Questionada sobre isso, a assessoria do MPC admitiu que a revogação da lei em questão pela Câmara de Vila Velha pode levar à perda do objeto, mas afirmou que isso ainda precisará ser analisado no curso do processo no TCES:
“O MPC-ES esclarece que a representação questiona a Lei Municipal 7.128, de 10 de dezembro de 2024. A revogação da lei questionada pode levar à perda do objeto da representação, mas isso será analisado dentro do Processo 307/2025, com as justificativas apresentadas pelo Legislativo e pelo Executivo de Vila Velha”.
O MPC-ES, contudo, faz um acréscimo essencial: “Ressalta-se que isso não impede a análise da legalidade da nova lei aprovada em procedimento diverso”.
Em outras palavras, Ok, para escapar de problemas jurídicos, a Câmara de Vila Velha cancelou a lei de dezembro e aprovou, em janeiro, uma idêntica… Como a primeira ação do MPC só tratava da lei de dezembro, isso até pode funcionar… temporariamente.
Nada impede que o MPC simplesmente entre com nova representação contestando a nova lei municipal, promulgada no dia 23 de janeiro.
Pela lógica, é até bem provável que o MPC o faça, pois há, no raciocínio da Câmara de Vila Velha, um ponto que até agora ninguém conseguiu compreender direito (aparentemente, um ponto cego).
De acordo com a Constituição Federal (art. 29), as Câmaras Municipais têm a competência de fixar o subsídio do prefeito de um mandato para o outro… É o princípio da anterioridade.
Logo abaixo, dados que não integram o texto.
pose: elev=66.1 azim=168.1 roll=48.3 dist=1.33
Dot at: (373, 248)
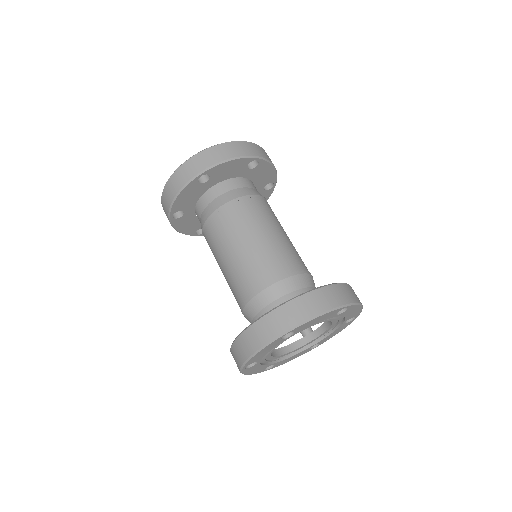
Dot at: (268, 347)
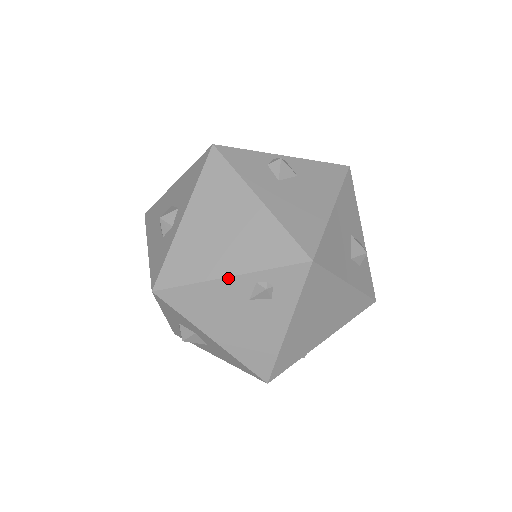
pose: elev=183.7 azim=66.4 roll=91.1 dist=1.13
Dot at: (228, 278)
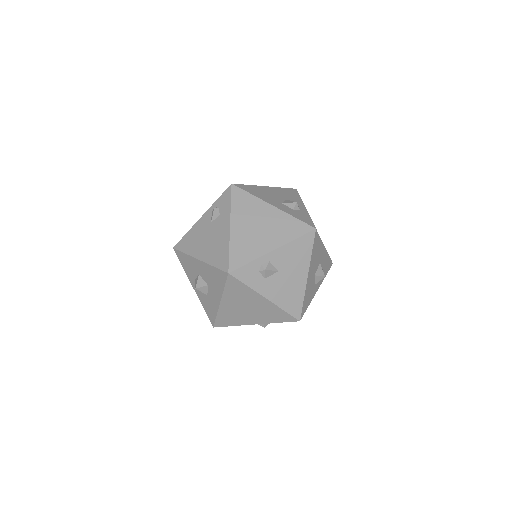
Dot at: (201, 218)
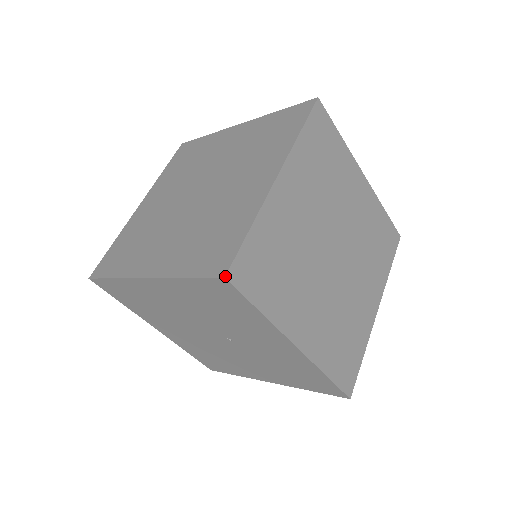
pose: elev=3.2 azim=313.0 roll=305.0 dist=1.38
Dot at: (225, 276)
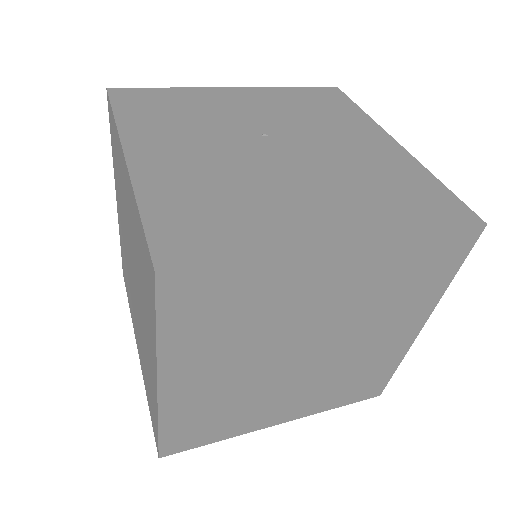
Dot at: occluded
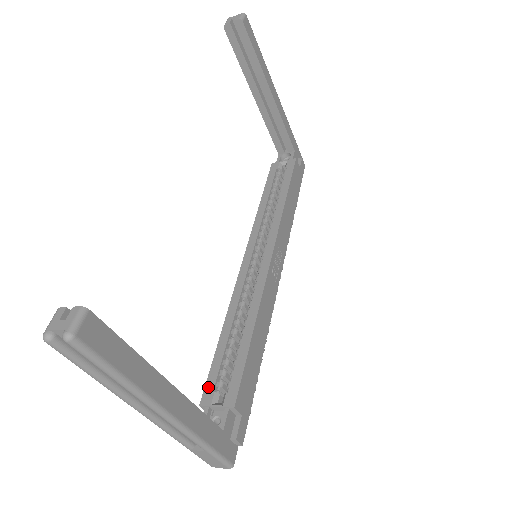
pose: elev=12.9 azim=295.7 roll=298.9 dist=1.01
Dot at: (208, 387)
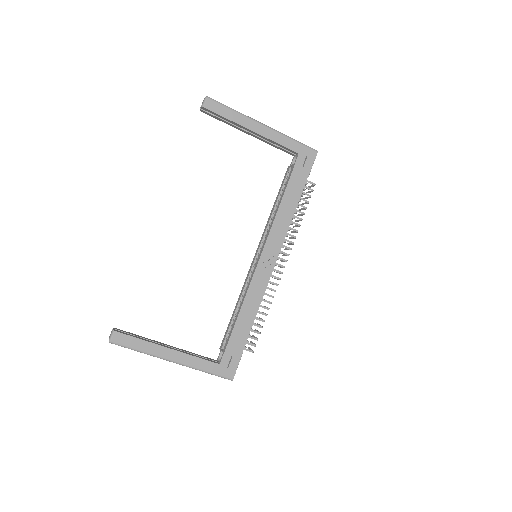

Além disso, a lei de Responsabilidade Fiscal (LRF) proíbe a publicação de ato que aumente despesa de pessoal nos 180 dias anteriores ao final do mandato, o que inclui o período eleitoral.
Por fim, o STF fixou jurisprudência no sentido de que as Câmaras Municipais não podem aumentar a remuneração de agentes políticos após as eleições municipais.
Trocando em miúdos: o subsídio do prefeito deve ser fixado pela Câmara de uma legislatura para a outra (conforme a Constituição Federal), mas somente até a metade do último ano da legislatura (conforme a LRF). Em hipótese alguma, isso pode ser feito nos últimos 180 dias de mandato. Muito menos depois do pleito municipal…
No caso concreto, o aumento só poderia ter sido concedido até o fim de junho do ano passado.
É aqui que a porca torce o rabo…
Ora, se o problema todo era esse – isto é, se a Câmara de Vila Velha não poderia ter aprovado o aumento do prefeito em dezembro, último mês da legislatura, para o mandato seguinte –, por que essa mesma Câmara poderia aprovar o reajuste, retroativo a 1º de janeiro, com a legislatura atual já em andamento? O prazo, neste caso, não está ainda mais “estourado”? Acaso não estamos diante de uma violação ainda mais grave da norma?
Com a publicação de nova lei municipal no dia 23 de janeiro, a emenda da Câmara de Vila Velha pode ter saído pior que o soneto.
O que diz Sérgio Aboudib
Por intermédio da assessoria do TCES, o conselheiro Sérgio Aboudib afirmou que ainda não há processo referente à nova lei municipal de Vila Velha. O conselheiro aguardará eventual iniciativa do MPC e, caso haja nova representação voltada para essa nova lei, analisará as alegações para se posicionar.
Os valores
De acordo com a Lei 7.128/2024, retomada pela Lei 7.147/2025, o subsídio do prefeito de Vila Velha passa de R$ 15.362,73 para R$ 29.000,00.
O do vice-prefeito passa de R$ 13.300,00 para R$ 25.230,00.
O dos secretários municipais passa de R$ 12.243,00 para R$ 22.900,00.